Extracted page text data:

━━━━━━

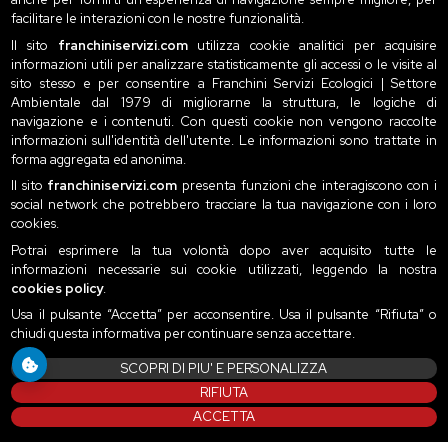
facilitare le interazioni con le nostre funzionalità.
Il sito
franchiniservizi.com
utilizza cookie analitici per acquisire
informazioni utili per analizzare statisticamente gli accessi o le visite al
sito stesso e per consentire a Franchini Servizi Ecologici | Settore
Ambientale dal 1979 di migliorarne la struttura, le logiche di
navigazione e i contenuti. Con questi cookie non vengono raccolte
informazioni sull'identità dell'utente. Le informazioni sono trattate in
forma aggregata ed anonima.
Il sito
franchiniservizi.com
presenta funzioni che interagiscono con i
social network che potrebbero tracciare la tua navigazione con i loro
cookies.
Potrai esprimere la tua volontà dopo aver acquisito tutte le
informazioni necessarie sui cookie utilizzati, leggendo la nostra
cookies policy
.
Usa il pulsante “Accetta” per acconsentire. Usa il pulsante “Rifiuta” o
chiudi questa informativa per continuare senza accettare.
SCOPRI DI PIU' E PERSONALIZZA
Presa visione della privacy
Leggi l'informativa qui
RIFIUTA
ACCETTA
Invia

━━━━━━

Beginning at the line that holds "chiudi questa informativa", copy every line through the end of the entries exactly as given, and only those lines.

Reply:
chiudi questa informativa per continuare senza accettare.
SCOPRI DI PIU' E PERSONALIZZA
Presa visione della privacy
Leggi l'informativa qui
RIFIUTA
ACCETTA
Invia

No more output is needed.